Today, this port is the entrepôt of Asian commerce, a coaling station for vessels of all countries, a deep, safe harbor for England's own ships and men-of-war, and a point from which she can command both seas. The inhabitants of her Straits Settlements number considerably more than half a million, and the exports and imports are each in value something like ten million pounds yearly. The United States alone buys there every twelvemonth goods worth more than four million dollars.
r /> As for climate, it is very hot. The tall blond, Mr. Leslie Beacham, who is grandson of one of the world-famous conquerors of the East, arrays himself in snowy silk and linen and dons a Terrai hat with a floating scarf; but even in this attire moisture sparkles on his rosy skin, and his yellow curls cling damply to his brow. He will be leaving us here, but has promised to show us the local sights before he does.
Mr. Maddock, a Ceylon tea-planter twenty years resident in the tropics, is garbed in the ordinary costume of civilization, and apparently suffers no discomfort.

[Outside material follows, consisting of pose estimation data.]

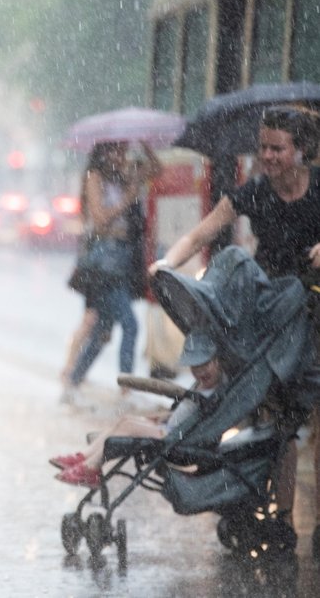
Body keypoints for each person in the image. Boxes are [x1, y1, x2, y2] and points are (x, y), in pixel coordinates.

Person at [148, 106, 320, 556]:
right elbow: (201, 234)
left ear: (302, 150)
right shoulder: (255, 192)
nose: (267, 156)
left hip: (315, 313)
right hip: (271, 316)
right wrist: (168, 265)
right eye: (263, 147)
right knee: (279, 424)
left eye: (277, 148)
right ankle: (281, 522)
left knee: (317, 422)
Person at [51, 331, 221, 488]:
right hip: (171, 429)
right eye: (195, 367)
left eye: (205, 365)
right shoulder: (201, 385)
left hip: (177, 440)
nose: (200, 372)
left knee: (129, 426)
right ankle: (83, 456)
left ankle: (92, 467)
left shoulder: (216, 391)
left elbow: (200, 418)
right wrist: (166, 416)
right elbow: (188, 412)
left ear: (217, 361)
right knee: (125, 420)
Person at [60, 141, 161, 404]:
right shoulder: (95, 178)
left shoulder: (124, 175)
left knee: (102, 332)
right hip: (104, 264)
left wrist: (146, 147)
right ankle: (126, 390)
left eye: (122, 150)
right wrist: (127, 199)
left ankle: (72, 383)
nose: (119, 156)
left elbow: (157, 170)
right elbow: (100, 219)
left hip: (125, 261)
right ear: (103, 153)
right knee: (130, 324)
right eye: (114, 150)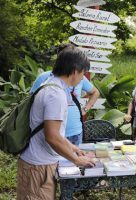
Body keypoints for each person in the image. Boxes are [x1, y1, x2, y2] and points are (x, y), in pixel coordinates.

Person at [17, 45, 96, 200]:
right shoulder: (56, 94)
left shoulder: (50, 83)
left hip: (38, 163)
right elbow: (52, 137)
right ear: (74, 71)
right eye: (82, 73)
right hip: (38, 166)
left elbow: (55, 133)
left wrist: (73, 148)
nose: (82, 77)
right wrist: (77, 160)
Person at [30, 45, 100, 145]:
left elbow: (95, 92)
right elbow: (31, 103)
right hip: (52, 134)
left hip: (75, 130)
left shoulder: (75, 79)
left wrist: (85, 109)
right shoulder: (53, 89)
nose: (83, 77)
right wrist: (76, 160)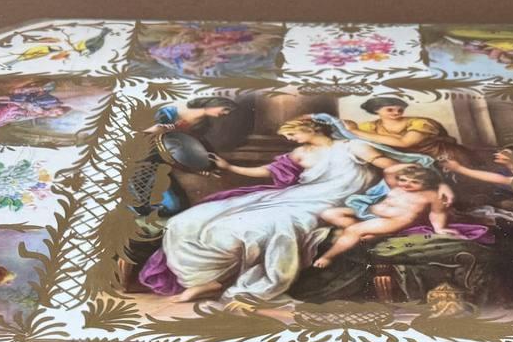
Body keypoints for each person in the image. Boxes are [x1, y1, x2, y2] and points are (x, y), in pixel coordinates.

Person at [141, 117, 405, 304]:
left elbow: (392, 166)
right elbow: (266, 171)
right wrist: (230, 168)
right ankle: (203, 280)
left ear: (310, 128)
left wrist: (398, 187)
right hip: (291, 197)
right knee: (188, 220)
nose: (289, 139)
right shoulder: (301, 152)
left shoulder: (352, 147)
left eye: (292, 134)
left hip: (328, 203)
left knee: (266, 226)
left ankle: (240, 283)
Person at [339, 97, 513, 187]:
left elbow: (406, 143)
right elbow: (349, 137)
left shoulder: (421, 122)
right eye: (390, 110)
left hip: (444, 157)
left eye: (399, 109)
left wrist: (356, 131)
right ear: (377, 111)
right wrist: (348, 129)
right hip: (411, 162)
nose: (396, 113)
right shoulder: (370, 126)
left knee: (467, 186)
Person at [312, 164, 453, 268]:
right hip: (369, 212)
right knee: (328, 213)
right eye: (403, 180)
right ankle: (370, 233)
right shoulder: (397, 186)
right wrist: (412, 165)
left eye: (415, 182)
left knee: (353, 230)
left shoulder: (432, 195)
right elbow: (388, 170)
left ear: (427, 184)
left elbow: (437, 213)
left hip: (393, 221)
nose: (407, 184)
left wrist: (439, 228)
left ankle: (328, 257)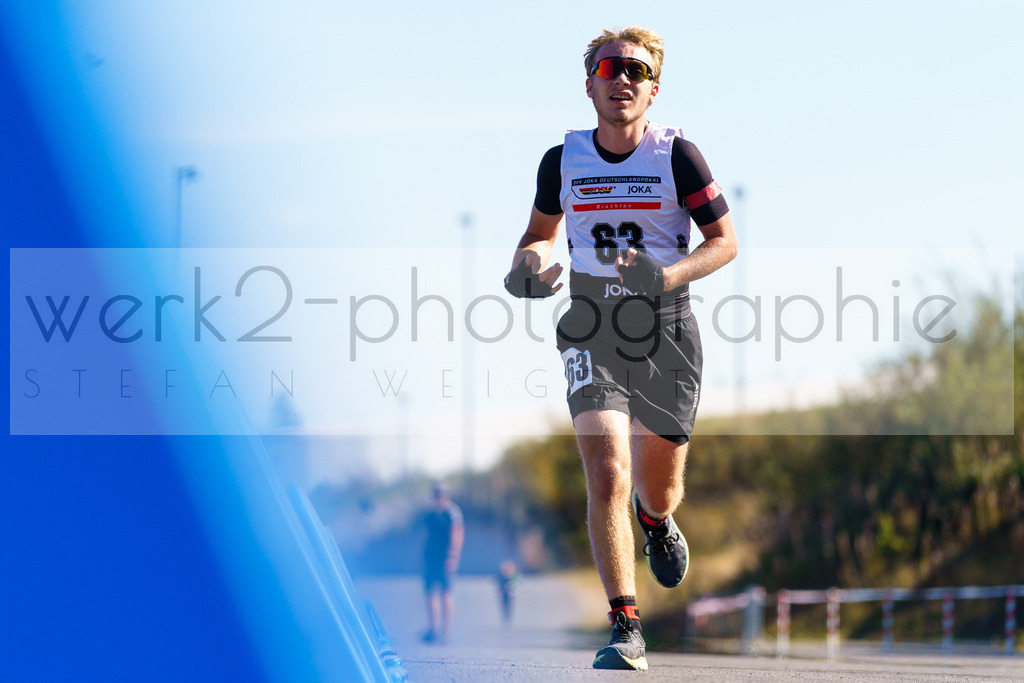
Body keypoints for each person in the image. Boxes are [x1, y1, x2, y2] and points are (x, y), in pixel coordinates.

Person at [503, 26, 737, 670]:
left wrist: (666, 276)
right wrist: (525, 270)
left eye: (636, 70)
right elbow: (538, 235)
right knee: (607, 468)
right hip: (591, 324)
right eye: (610, 69)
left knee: (657, 486)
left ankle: (655, 522)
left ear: (653, 89)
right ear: (590, 85)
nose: (622, 79)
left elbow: (725, 242)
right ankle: (626, 626)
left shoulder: (678, 156)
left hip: (666, 326)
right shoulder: (562, 160)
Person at [421, 483, 464, 643]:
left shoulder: (452, 513)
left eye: (441, 496)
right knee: (429, 591)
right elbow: (427, 535)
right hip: (431, 557)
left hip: (445, 557)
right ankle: (433, 627)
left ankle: (445, 628)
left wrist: (453, 556)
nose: (438, 499)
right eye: (436, 496)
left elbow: (457, 534)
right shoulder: (431, 514)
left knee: (445, 592)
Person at [496, 559, 521, 625]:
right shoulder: (502, 576)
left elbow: (515, 582)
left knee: (508, 605)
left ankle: (508, 616)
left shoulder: (511, 575)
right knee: (505, 605)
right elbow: (499, 583)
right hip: (504, 593)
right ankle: (506, 616)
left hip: (509, 593)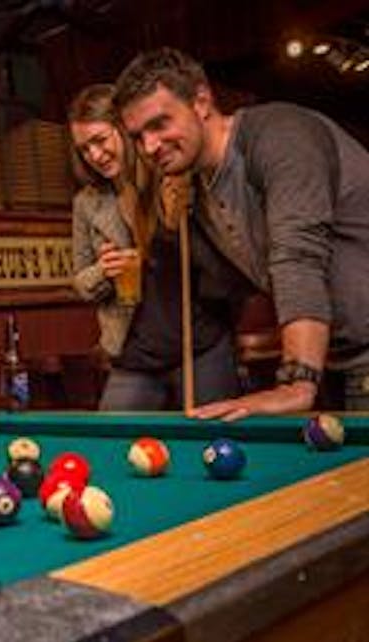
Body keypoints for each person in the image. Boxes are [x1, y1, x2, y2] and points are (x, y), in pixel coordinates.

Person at [115, 47, 369, 419]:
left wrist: (297, 380)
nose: (149, 147)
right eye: (138, 136)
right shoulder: (196, 193)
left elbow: (297, 255)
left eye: (159, 124)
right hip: (335, 360)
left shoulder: (280, 135)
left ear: (201, 101)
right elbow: (222, 288)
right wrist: (172, 232)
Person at [68, 84, 241, 410]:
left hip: (199, 346)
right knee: (115, 445)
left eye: (100, 140)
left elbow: (225, 260)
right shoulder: (87, 203)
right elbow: (80, 283)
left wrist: (177, 224)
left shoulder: (174, 178)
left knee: (210, 447)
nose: (94, 156)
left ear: (124, 128)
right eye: (84, 149)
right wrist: (104, 271)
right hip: (133, 354)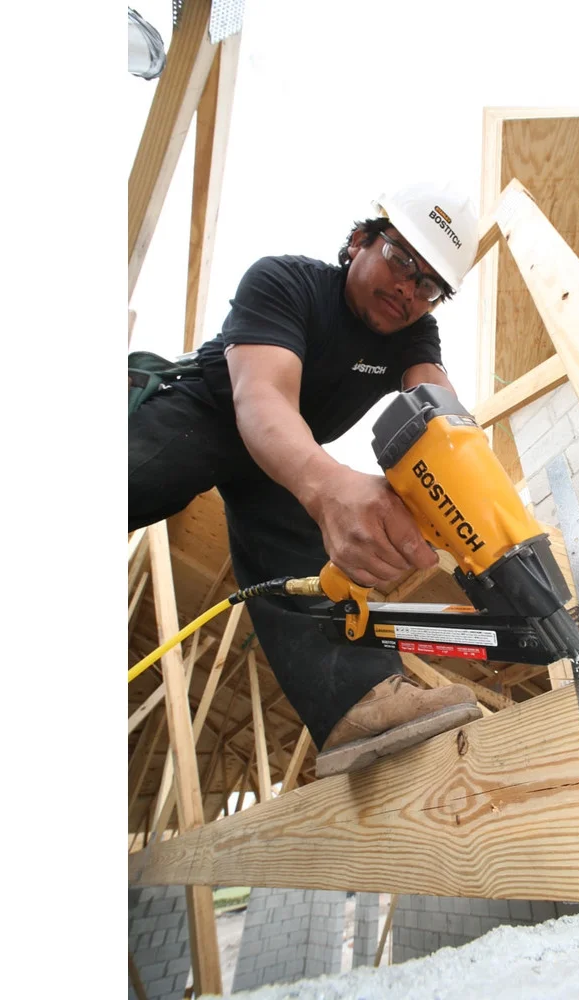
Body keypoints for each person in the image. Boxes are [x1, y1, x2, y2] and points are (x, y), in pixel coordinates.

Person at [129, 182, 484, 777]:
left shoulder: (413, 336)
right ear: (359, 240)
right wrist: (330, 488)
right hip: (209, 409)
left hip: (282, 454)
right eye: (401, 259)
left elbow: (440, 416)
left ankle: (360, 704)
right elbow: (262, 399)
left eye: (429, 286)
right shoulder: (285, 281)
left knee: (307, 567)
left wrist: (476, 513)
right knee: (144, 474)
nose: (408, 289)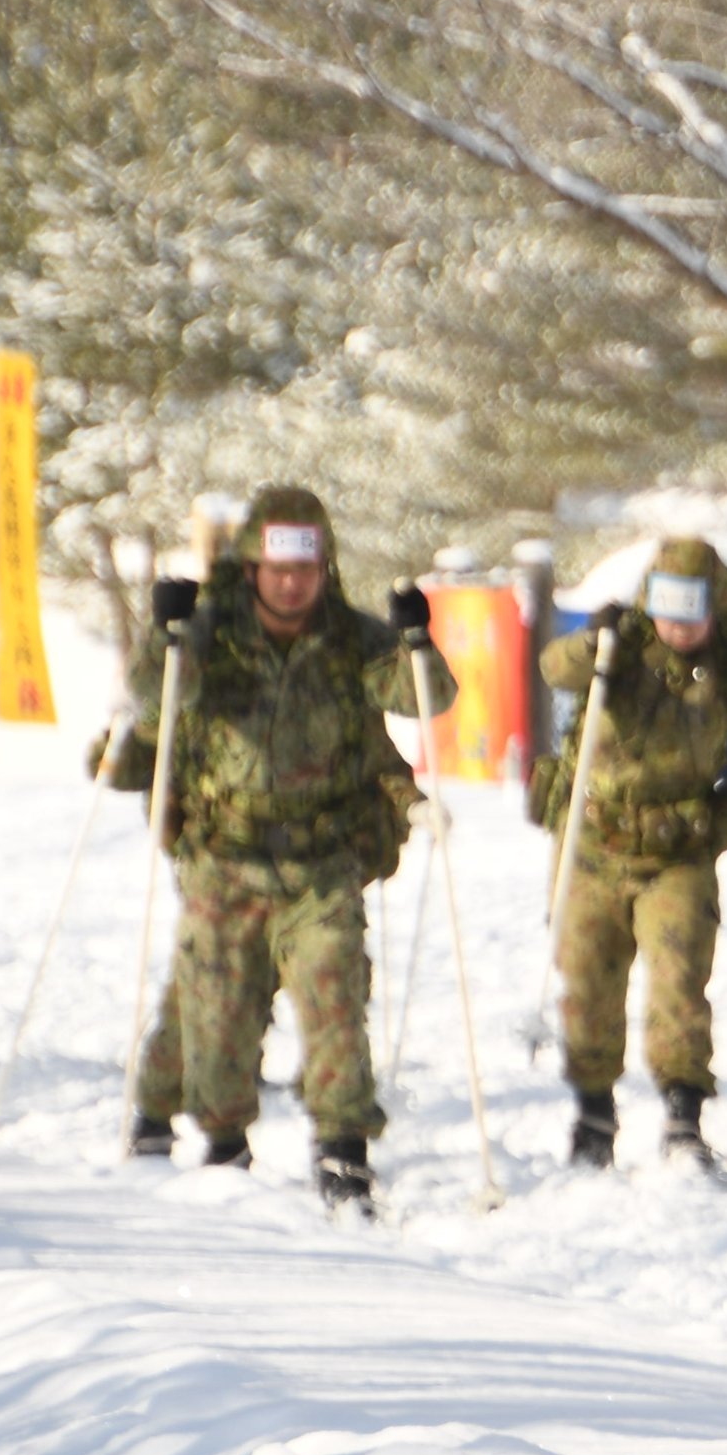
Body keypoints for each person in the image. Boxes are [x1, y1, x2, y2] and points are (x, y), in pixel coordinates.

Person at [103, 485, 451, 1205]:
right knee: (217, 1010)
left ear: (325, 567)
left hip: (320, 862)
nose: (292, 582)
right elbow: (153, 692)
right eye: (277, 567)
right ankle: (219, 1138)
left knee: (335, 992)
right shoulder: (212, 631)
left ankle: (343, 1145)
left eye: (307, 567)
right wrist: (164, 634)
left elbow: (427, 697)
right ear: (253, 567)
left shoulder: (350, 637)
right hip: (224, 859)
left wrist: (417, 639)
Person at [537, 538, 727, 1177]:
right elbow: (557, 669)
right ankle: (594, 1115)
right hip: (596, 845)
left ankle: (683, 1118)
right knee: (588, 978)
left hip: (678, 852)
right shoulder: (620, 649)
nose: (679, 624)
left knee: (679, 979)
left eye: (694, 609)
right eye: (668, 606)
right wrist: (592, 641)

Accompanied by these two and the lady from Boston, I go ashore – Mrs. Kelly in her white walking dress, and I in one of the thin shirtwaists purchased in California.
Queer little square carriages, made for the most part of Venetian blinds, wait for us, drawn by disconsolate ponies the size of sheep. Conveyance in the East is a constant source of unhappiness to me. I was deprecatory with the jinricksha men in Japan, I humbled myself before the chair-bearers of Hong Kong, and now I go and make an elaborate apology to this wretched little beast before I can reconcile it to my conscience to climb into the gharry, or let him drag me about at a gallop.
The earth beneath us is a deep red, the trees are brightly green; to the right spans a rainbow sea, and overhead a sky of burning blue. The town is every color – blinding white, azure, green, red, yellow; the houses heavy squares of lime-washed brick, mostly without windows. Interiors are gloomily cool, and more than enough of the huge fierce glare of day enters through the open door. We pass swiftly through the business part of the town, and beyond to the broad red water-road where the houses face the sea.
One is suddenly aware that the sensory nerves awake in this heat to marvelous acuteness. The eye seems to expand its iris to great size and be capable of receiving undreamed possibilities of luminosity and hue. The skin grows exquisitely sensitive to the slightest touch – the faintest movement of the air. Numberless fine undercurrents of sound reach the ear, and the sense of smell is so strong that the perfumes of fruit and flowers at a great distance are penetrating as if held in the hand. One smells everything: delicious hot scents of vegetation, the steaming of the earth, and the faint acrid odors of the many sweating bodies of workers in the sun.